This has occurred in multiple contexts, including throwing segfaults in the
modperl test framework (connection handler, so no req_rec.)

Wondering if remoteip might be able to run a little bit earlier? This is all
relevant to what we are discussing about PROXY protocol enhancements.

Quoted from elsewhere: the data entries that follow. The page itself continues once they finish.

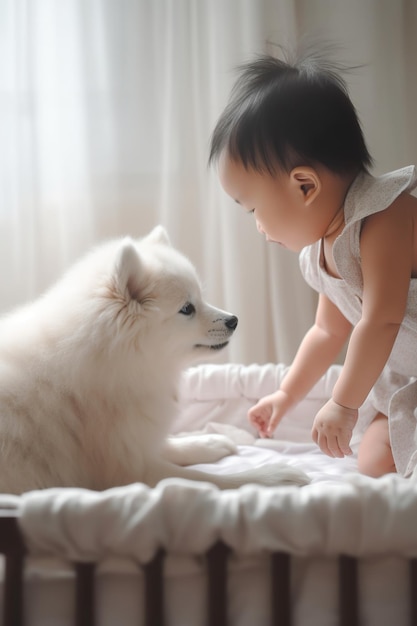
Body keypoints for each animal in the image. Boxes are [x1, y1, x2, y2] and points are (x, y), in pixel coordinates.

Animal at [0, 225, 308, 492]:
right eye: (187, 308)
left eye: (200, 298)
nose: (234, 320)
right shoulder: (127, 468)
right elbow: (204, 479)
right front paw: (274, 477)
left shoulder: (135, 441)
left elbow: (167, 445)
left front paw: (209, 442)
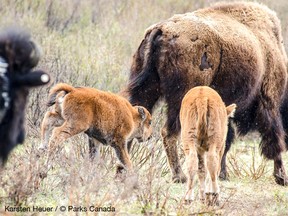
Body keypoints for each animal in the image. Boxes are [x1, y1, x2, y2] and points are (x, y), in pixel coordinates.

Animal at [127, 0, 288, 185]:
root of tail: (161, 30)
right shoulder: (269, 101)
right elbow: (274, 139)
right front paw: (282, 177)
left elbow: (225, 139)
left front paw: (222, 173)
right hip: (180, 99)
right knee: (168, 132)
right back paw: (179, 176)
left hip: (145, 92)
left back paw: (124, 171)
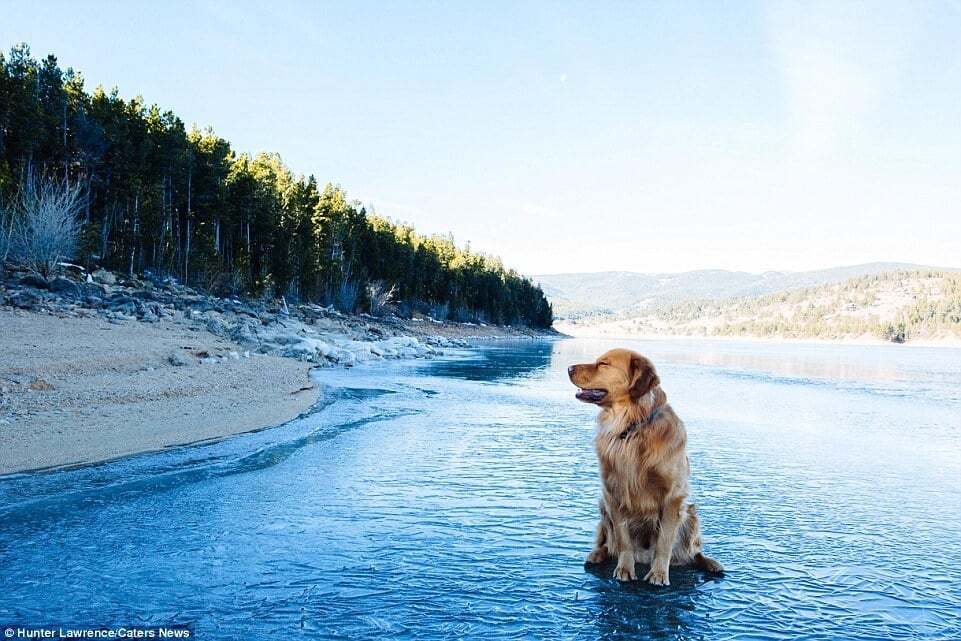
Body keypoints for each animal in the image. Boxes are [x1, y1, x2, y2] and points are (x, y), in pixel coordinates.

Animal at [564, 348, 720, 584]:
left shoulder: (673, 497)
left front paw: (658, 574)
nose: (569, 368)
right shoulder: (613, 492)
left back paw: (710, 563)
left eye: (604, 364)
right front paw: (625, 569)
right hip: (603, 505)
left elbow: (664, 541)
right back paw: (597, 554)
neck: (631, 428)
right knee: (606, 542)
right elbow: (623, 539)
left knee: (694, 552)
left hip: (691, 512)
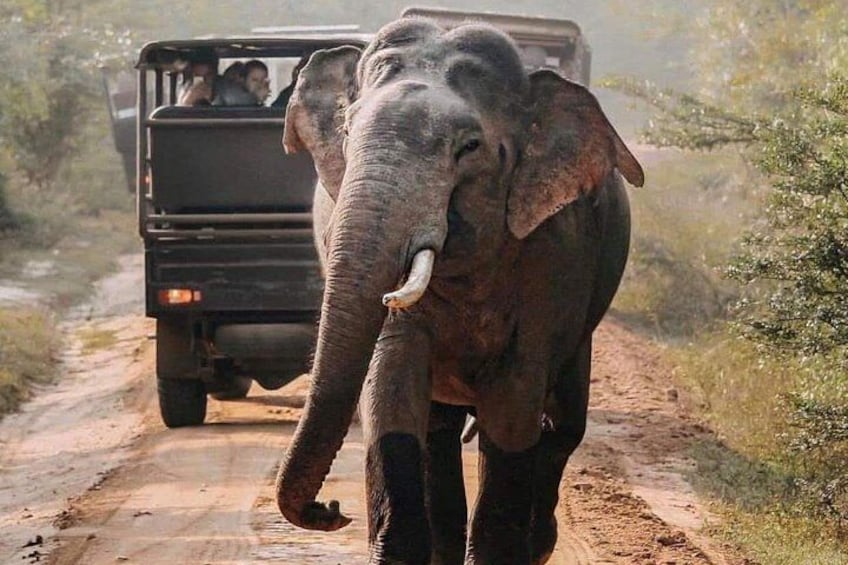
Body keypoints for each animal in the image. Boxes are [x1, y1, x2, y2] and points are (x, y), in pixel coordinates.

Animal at [276, 15, 644, 560]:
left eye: (469, 147)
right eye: (348, 131)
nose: (331, 510)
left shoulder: (556, 255)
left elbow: (513, 406)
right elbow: (391, 388)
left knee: (562, 426)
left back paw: (539, 544)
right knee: (439, 432)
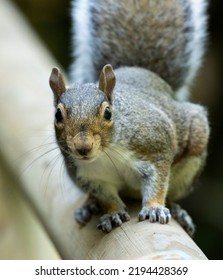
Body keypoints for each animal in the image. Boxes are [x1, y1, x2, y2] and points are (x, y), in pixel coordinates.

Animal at [48, 0, 209, 234]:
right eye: (57, 115)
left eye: (108, 112)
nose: (82, 148)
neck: (106, 153)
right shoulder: (90, 176)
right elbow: (106, 198)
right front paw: (112, 213)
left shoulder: (156, 145)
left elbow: (158, 181)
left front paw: (154, 207)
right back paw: (89, 206)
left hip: (194, 145)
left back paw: (176, 209)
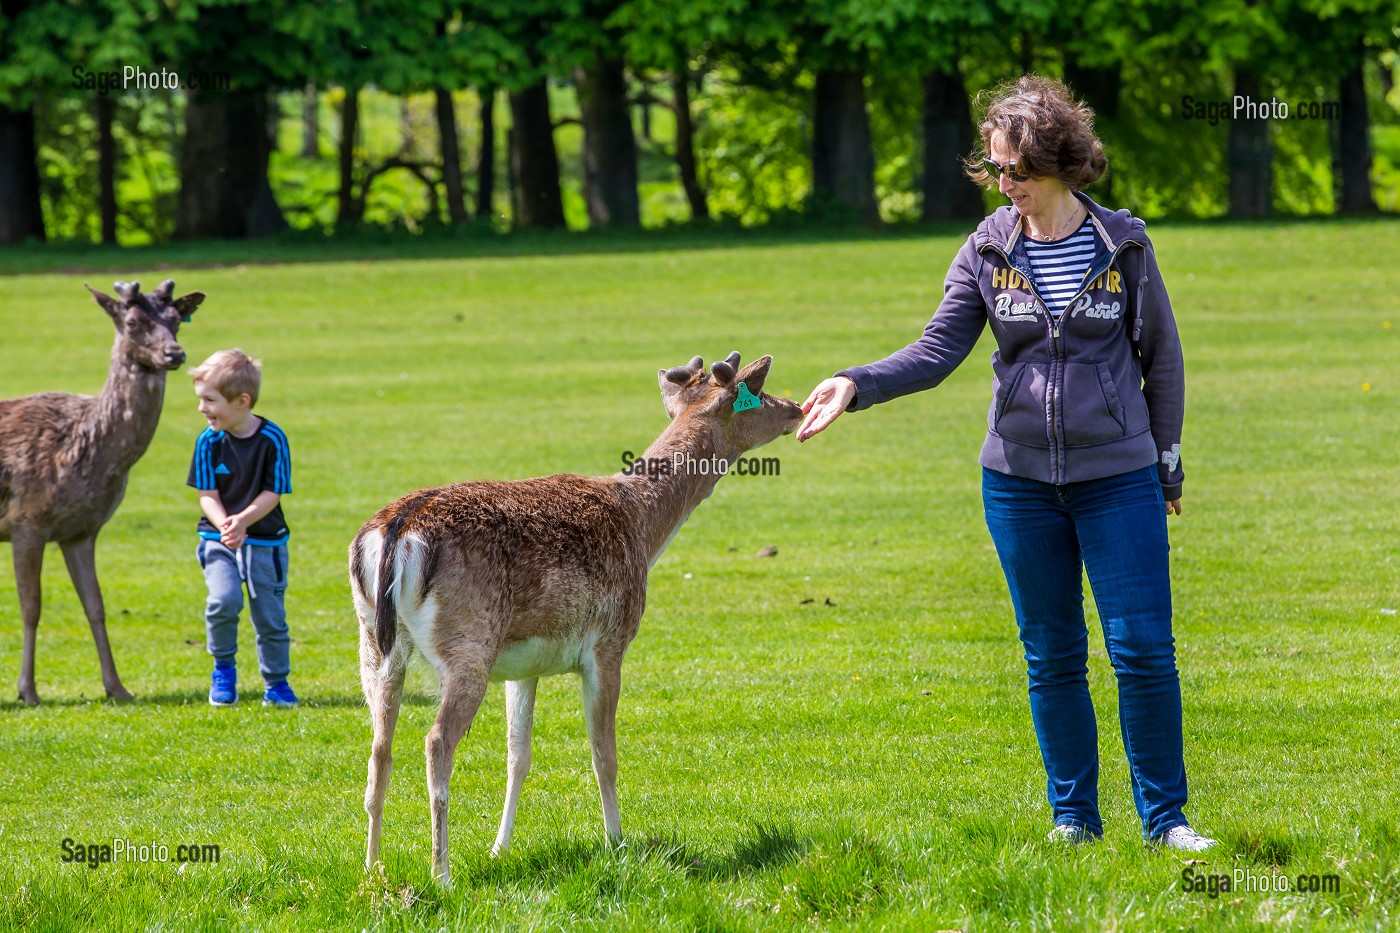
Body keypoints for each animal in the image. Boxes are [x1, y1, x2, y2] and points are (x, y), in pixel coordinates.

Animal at [0, 280, 205, 700]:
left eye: (176, 320)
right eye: (131, 321)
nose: (174, 353)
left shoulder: (81, 531)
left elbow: (95, 604)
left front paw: (117, 687)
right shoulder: (26, 520)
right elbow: (31, 607)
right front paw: (28, 691)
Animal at [352, 348, 800, 879]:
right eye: (759, 390)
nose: (796, 408)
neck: (643, 529)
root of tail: (396, 532)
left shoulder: (523, 665)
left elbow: (518, 755)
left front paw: (500, 848)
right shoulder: (610, 641)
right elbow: (603, 752)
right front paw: (617, 842)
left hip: (375, 646)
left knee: (379, 748)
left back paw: (372, 866)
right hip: (468, 645)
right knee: (436, 742)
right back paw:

On Mon, Mar 13, 2017 at 6:28 PM, JW <gav...@yahoo.com> wrote:
> ________________________________
> From: William A Rowe Jr <wr...@rowe-clan.net>
> To: JW <gav...@yahoo.com>
> Cc: "modperl@perl.apache.org" <modperl@perl.apache.org>
> Sent: Friday, March 10, 2017 1:44 PM
> Subject: Re: Question about Apache 2.4 and libapreq2 (Apache2::Request)
>
> On Thu, Mar 9, 2017 at 9:53 PM, JW <gav...@yahoo.com> wrote:
>>
>> It's been over a month since moving to Apache 2.4. It was fairly
>> straightforward and required
>> little code to be updated, most of it Apache config. Everything runs as it
>> did before the update and I've
>> had no problems. The one function that didn't 'work' is described below.
>>
>> This mod_perl server is behind a proxy on the same machine. Under Apache
>> 2.2, $r->remote_ip()
>> returned 127.0.0.1 and not the user's actual IP.  So, a
>> PerlPostReadRequestHandler extracted the user's
>> IP address from the X-Forwarded-For header and set it with $r->remote_ip(
>> $ip ).
>>
>> In Apache 2.4 (and mod_perl now) $c->remote_ip is split into
>> $r->useragent_ip and $c->client_ip:
>> http://httpd.apache.org/docs/2.4/developer/new_api_2_4.html
>> But, $r->useragent_ip (wrongly) gives me 127.0.0.1. Perhaps this'll be
>> fixed
>> at some point (unless
>> I'm doing something wrong). So, for now, as above, the IP is extracted
>> from
>> X-Forwarded-For
>> and set with $r->useragent_ip( $ip ).
>
>
> Keep in mind you can't use r->useragent_ip until the request is created,
> e.g.
> the create request hook is not a good place to try this (we actually had to
> work around a crash related to this behavior in httpd's sources.) After the
> read_request phase, this information will be finalized (provided that the
> mod_remoteip config is correct).
>
> It seems some code was expecting to read the useragent_ip in a very early
> phase of connection handling, although the headers to populate it for the
> request had not even been read off the wire :) So now, all attempts to read
> this too-early will result in the c->client_ip values.
>
> Here's when the action happens;
> ap_hook_post_read_request(remoteip_modify_request, NULL, NULL,
> APR_HOOK_FIRST);

Yes, it seems PerlPostReadRequestHandler was too early. $r->useragent_ip()
gives the remote ip with the PerlTransHandler and later stages. Thanks!